Grave Concerns in the Security
McAfee’s concerns were echoed by Paul Oster, CEO of Better Qualified, a company that specializes in identity theft resolution.
“No it’s not safe,” Oster said in a Fox Business News segment. “You have identity thieves, very tech savvy people that have gotten their hands on the source code, the programming, the reverse engineering.”
Oster’s concerns were even more troubling than McAfee’s. His charges against healthcare.gov included:
- ICCS, the international governing body for cyber security, refused to certify healthcare.gov a secure site because it didn’t meet cyber security standards. “They launched that site knowing that there were grave concerns in the security,” Oster said.
- When it was launched Healthcare.gov didn’t comply with the federal government’s rules for online security.
- An Obama administration memo obtained by Congress indicates that the administration exempted healthcare.gov from the normal cyber security procedures for federal websites.
- One of the main concerns Oster had about Healthcare.gov is that it redirects users to other websites without having them pass through additional layers of security.
It should be noted here McAfee and Oster were discussing healthcare.gov.
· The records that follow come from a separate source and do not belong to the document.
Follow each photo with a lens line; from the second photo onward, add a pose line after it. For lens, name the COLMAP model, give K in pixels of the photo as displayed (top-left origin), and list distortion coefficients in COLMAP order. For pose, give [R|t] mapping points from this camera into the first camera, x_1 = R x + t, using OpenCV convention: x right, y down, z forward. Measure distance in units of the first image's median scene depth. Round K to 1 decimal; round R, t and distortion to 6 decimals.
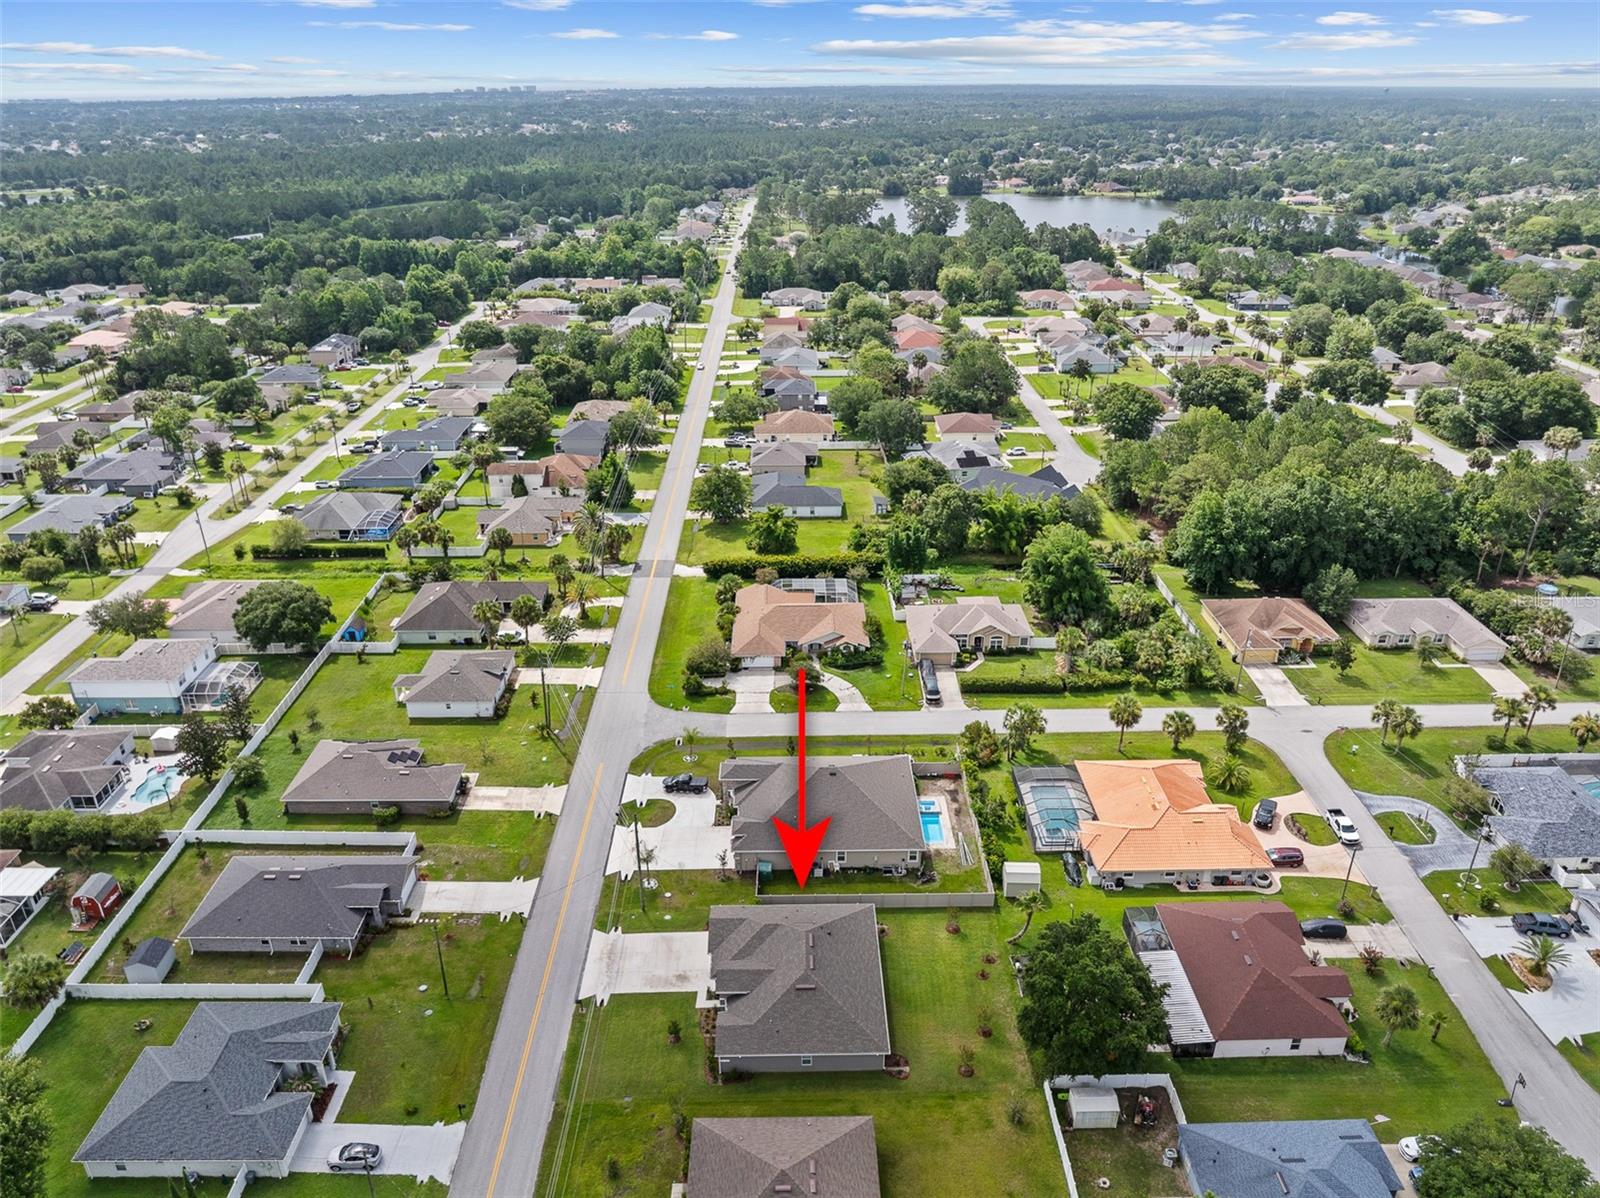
lens RADIAL K [[1179.8, 0, 818.5], [0, 1179.8, 584.9], [0, 0, 1]] dist [-0.005388, -0.002889]
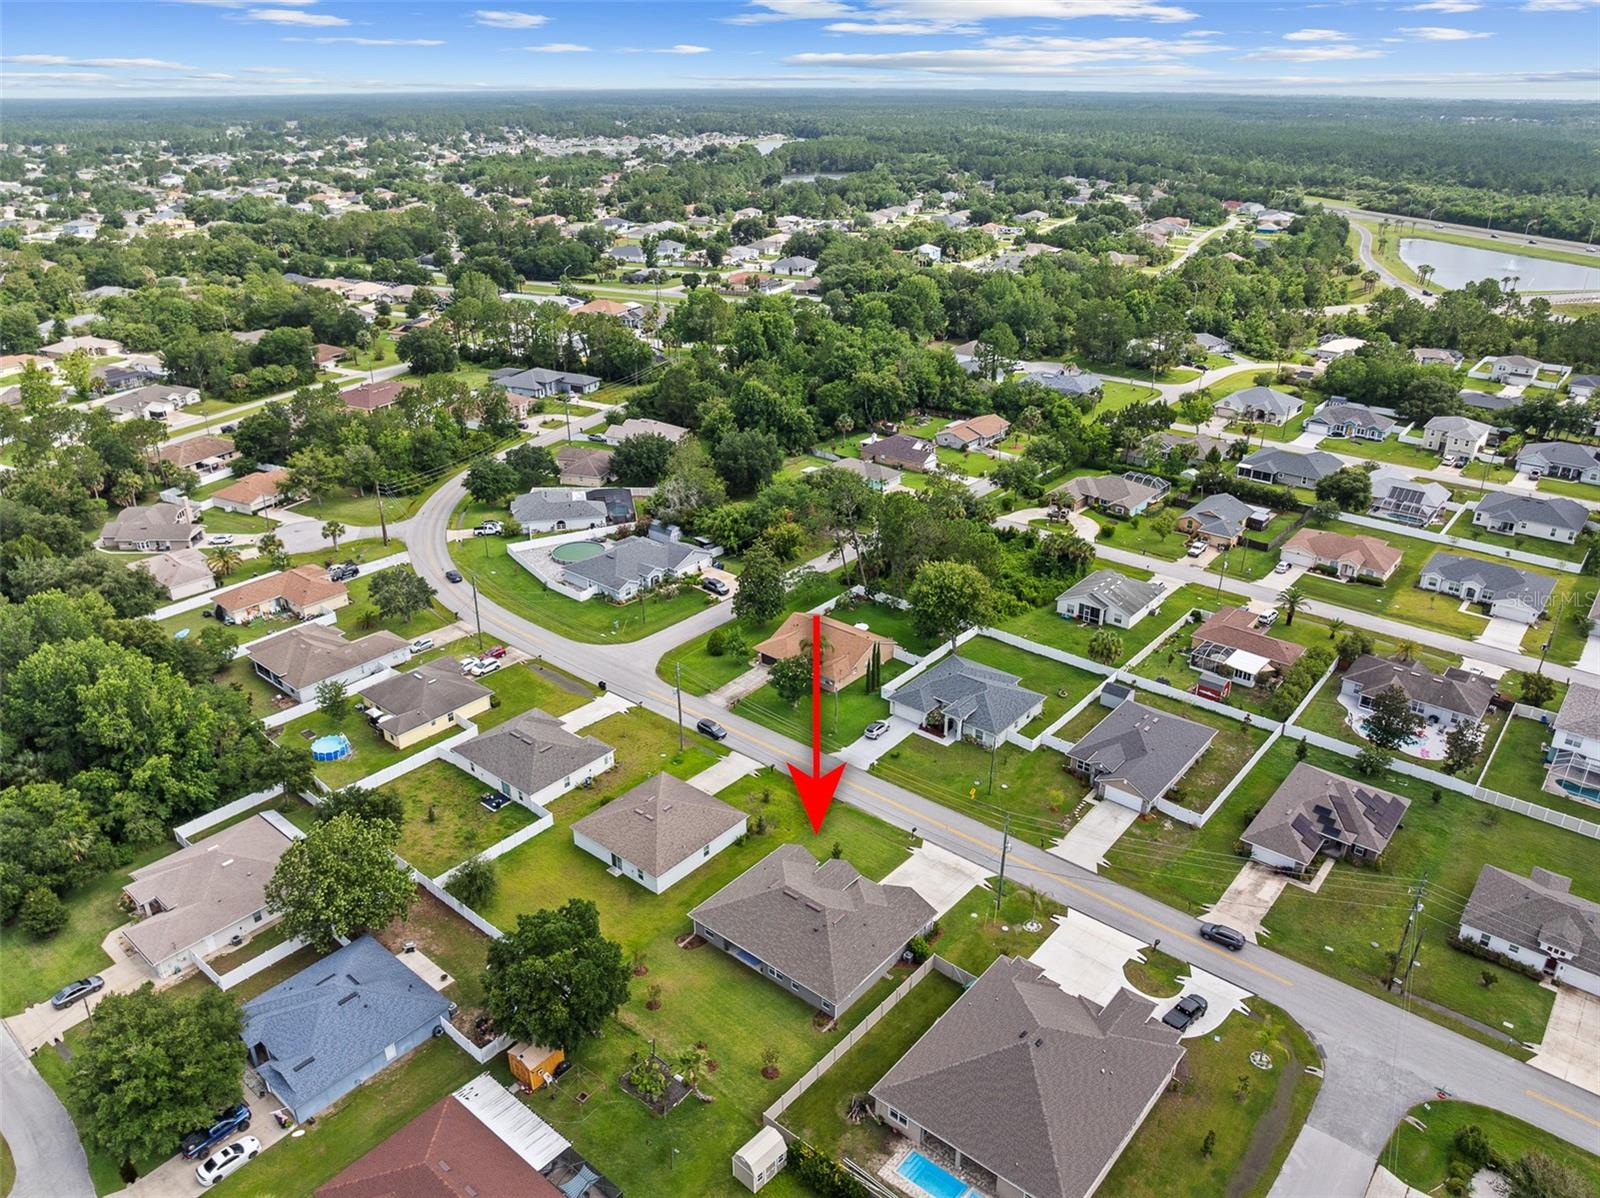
lens RADIAL K [[1164.2, 0, 800.0], [0, 1164.2, 599.0], [0, 0, 1]] dist [0.001556, -0.003991]
pose [[-0.665060, 0.302517, -0.682773, 0.558834], [-0.317895, 0.712622, 0.625390, -0.477034], [0.675750, 0.632972, -0.377768, 1.083024]]
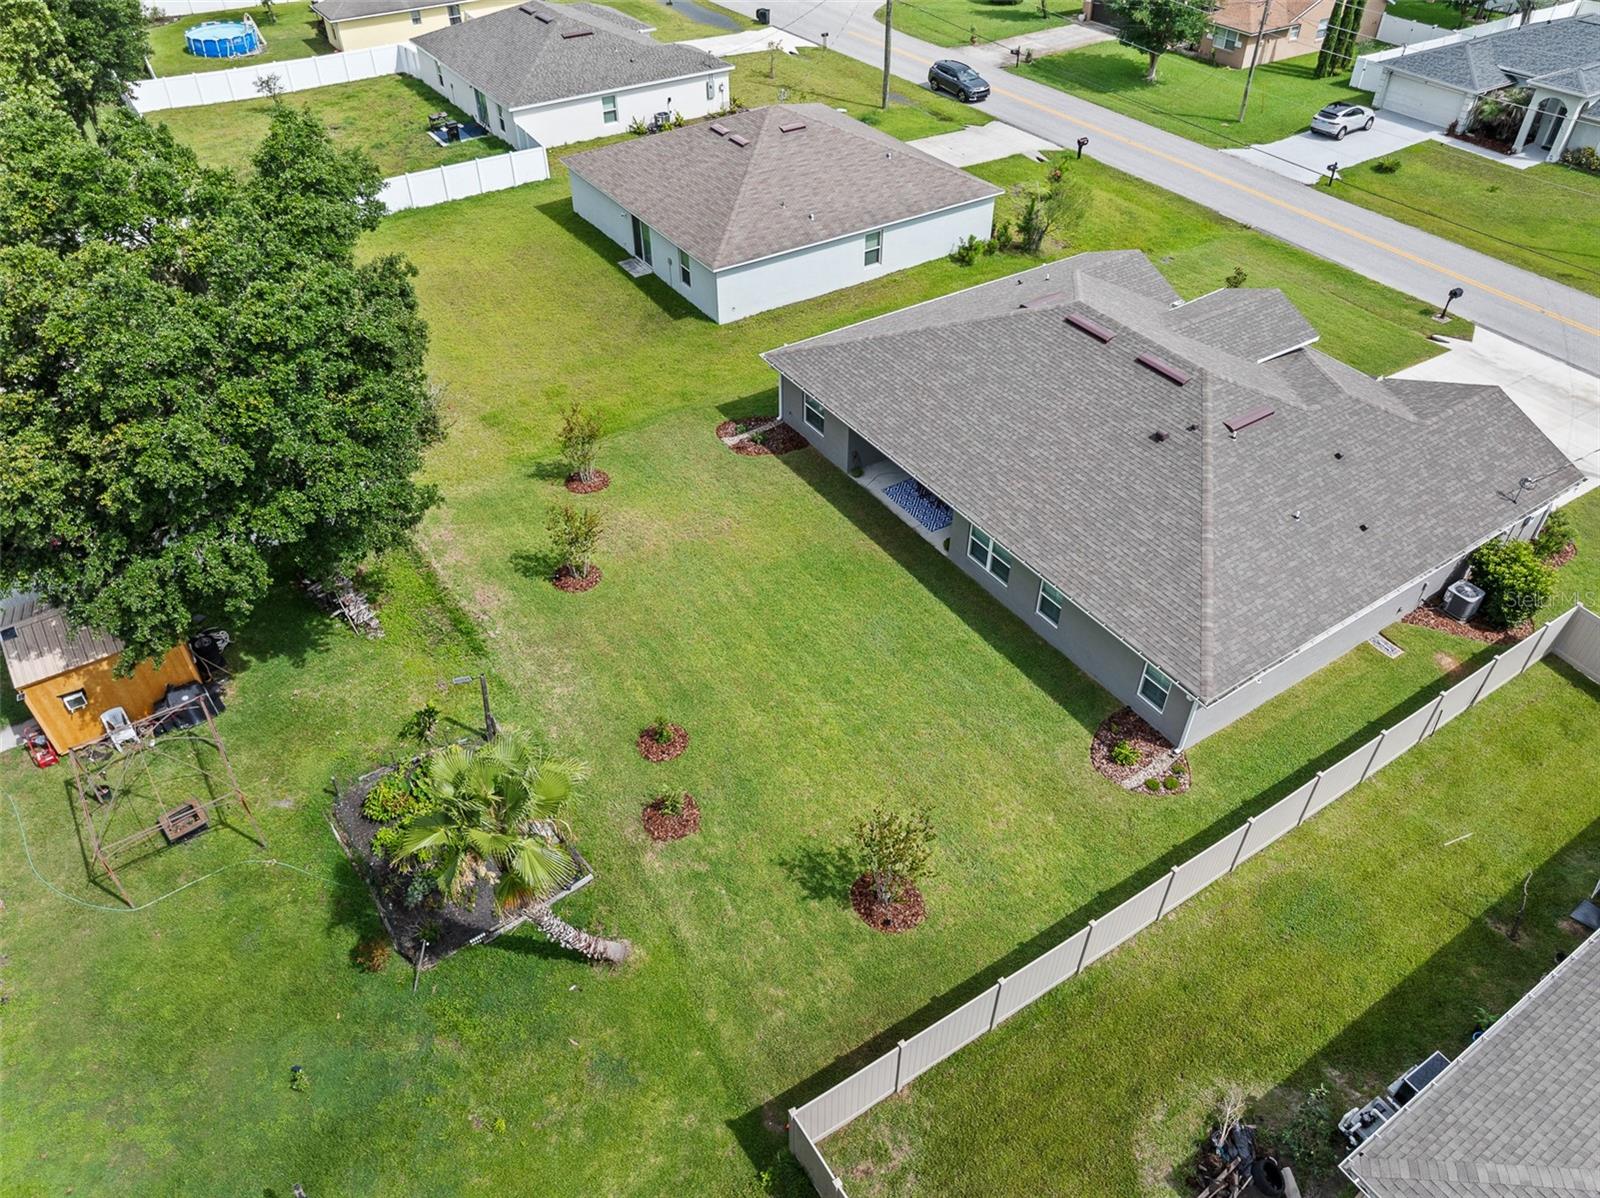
lens RADIAL K [[1133.6, 0, 800.0], [0, 1133.6, 599.0], [0, 0, 1]] dist [-0.035583, 0.001544]
pose [[-0.851285, 0.325624, -0.411439, 0.188327], [-0.235340, 0.463888, 0.854063, 0.095402], [0.468965, 0.823879, -0.318269, 0.981950]]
Healthcare.gov functions as the Obamcare exchange for states that are not operating their own exchanges such as Missouri. The two were not discussing security at the state exchanges.
John McAfee said that there is no way to fix the holes in the security at healthcare.gov.
“From a security standpoint you cannot fix these holes without completely redoing the architecture and that means throw the thing out and start over,” McAfee said.
McAfee predicted that the administration will make a cosmetic fix of healthcare.gov that will look good but the site will still be filled with holes. He also predicted there will be more problems as more and more people use the site.